**BRANO PROPOSTO**
"""

Riceviamo e volentieri pubblichiamo il commento di Roberto Serafin, autore del libro “Walter Bonatti, l’uomo, il mito”.
Caro Mantovani, ho letto con il dovuto interesse la tua stroncatura del mio libro su Bonatti e apprezzato la tua onestà nel riferire opinioni che già mi erano giunte per vie traverse. Hai scritto da par tuo senza che ti facesse velo la nostra amicizia, e questa è una ragione in più per apprezzare il tuo lavoro e il tuo impegno. Spero di poter ritrovare, se la vita me lo consentirà, la tua stima per il mio modesto lavoro di giornalista.
Un caro saluto,
Roberto Serafin
Grazie per la risposta, di cui prendo senz’altro atto. Da parte mia si è trattato di una doverosa e onesta assunzione di responsabilità. Ma assolutamente nulla di personale. Ricambio i saluti
Roberto Mantovani
Chapeau!
Silene Bubbolina
Leggo solo ora il pezzo di RM su Bonatti.
Non mi addentro certo qui su quanto riguarda Bonatti: sarebbe lungo, troppo lungo.
Ma vorrei che si smitizzasse anche la menata dei “Tre saggi”.
1) Fosco Maraini, grand’uomo sia chiaro, era sul letto di morte: il suo contributo è stato una firma e una lettura. Peccato, dei tre era l’unico ad aver salito montagne così alte.
2) E’ RIDICOLO che un professore che insegna metodologia della storia non abbia stilato una bibliografia dei testi utilizzati!
Dal momento che ero là alla presentazione so che rispose: “I soliti libri”.

"""

**VOCI DEL DATASET**

"""

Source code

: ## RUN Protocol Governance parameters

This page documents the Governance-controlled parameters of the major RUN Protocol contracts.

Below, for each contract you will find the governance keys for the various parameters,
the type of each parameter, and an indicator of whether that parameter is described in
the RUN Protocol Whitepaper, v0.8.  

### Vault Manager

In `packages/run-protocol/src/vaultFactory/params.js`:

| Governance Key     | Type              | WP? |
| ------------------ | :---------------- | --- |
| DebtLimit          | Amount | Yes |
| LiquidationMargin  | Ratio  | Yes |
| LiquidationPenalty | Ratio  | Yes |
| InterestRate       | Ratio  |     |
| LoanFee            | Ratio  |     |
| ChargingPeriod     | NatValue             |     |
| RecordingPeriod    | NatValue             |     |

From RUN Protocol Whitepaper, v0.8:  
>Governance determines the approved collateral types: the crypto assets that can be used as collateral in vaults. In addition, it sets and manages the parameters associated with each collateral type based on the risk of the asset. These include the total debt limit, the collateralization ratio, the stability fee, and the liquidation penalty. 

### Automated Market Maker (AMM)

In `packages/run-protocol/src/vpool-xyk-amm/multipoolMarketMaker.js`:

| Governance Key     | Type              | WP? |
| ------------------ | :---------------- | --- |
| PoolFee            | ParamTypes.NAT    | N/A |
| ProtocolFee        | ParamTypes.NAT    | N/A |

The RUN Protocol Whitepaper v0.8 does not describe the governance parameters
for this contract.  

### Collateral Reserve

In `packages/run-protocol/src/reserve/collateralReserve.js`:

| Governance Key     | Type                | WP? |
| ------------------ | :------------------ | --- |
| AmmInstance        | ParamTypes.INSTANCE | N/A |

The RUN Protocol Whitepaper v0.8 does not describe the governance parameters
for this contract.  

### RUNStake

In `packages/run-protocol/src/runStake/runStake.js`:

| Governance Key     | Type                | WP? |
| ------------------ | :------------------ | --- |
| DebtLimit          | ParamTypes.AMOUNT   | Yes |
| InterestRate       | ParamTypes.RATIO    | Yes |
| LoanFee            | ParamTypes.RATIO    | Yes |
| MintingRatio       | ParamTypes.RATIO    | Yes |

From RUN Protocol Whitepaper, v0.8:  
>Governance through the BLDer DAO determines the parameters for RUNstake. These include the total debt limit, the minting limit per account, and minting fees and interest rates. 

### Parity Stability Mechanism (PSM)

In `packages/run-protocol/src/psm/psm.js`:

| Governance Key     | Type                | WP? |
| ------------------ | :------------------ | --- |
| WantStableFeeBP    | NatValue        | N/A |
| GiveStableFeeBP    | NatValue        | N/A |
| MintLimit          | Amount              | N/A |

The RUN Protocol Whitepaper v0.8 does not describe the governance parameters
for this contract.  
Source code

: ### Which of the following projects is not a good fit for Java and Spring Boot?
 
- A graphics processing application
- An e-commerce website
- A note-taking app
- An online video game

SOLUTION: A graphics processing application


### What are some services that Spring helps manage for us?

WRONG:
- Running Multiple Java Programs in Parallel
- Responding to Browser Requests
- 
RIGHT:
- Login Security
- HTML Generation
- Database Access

"""

Riporta parola per parola il passo del brano su Bonatti che va da "Silene Bubbolina" a "dei testi utilizzati!".

**SPAZIO RISPOSTA**
Silene Bubbolina
Leggo solo ora il pezzo di RM su Bonatti.
Non mi addentro certo qui su quanto riguarda Bonatti: sarebbe lungo, troppo lungo.
Ma vorrei che si smitizzasse anche la menata dei “Tre saggi”.
1) Fosco Maraini, grand’uomo sia chiaro, era sul letto di morte: il suo contributo è stato una firma e una lettura. Peccato, dei tre era l’unico ad aver salito montagne così alte.
2) E’ RIDICOLO che un professore che insegna metodologia della storia non abbia stilato una bibliografia dei testi utilizzati!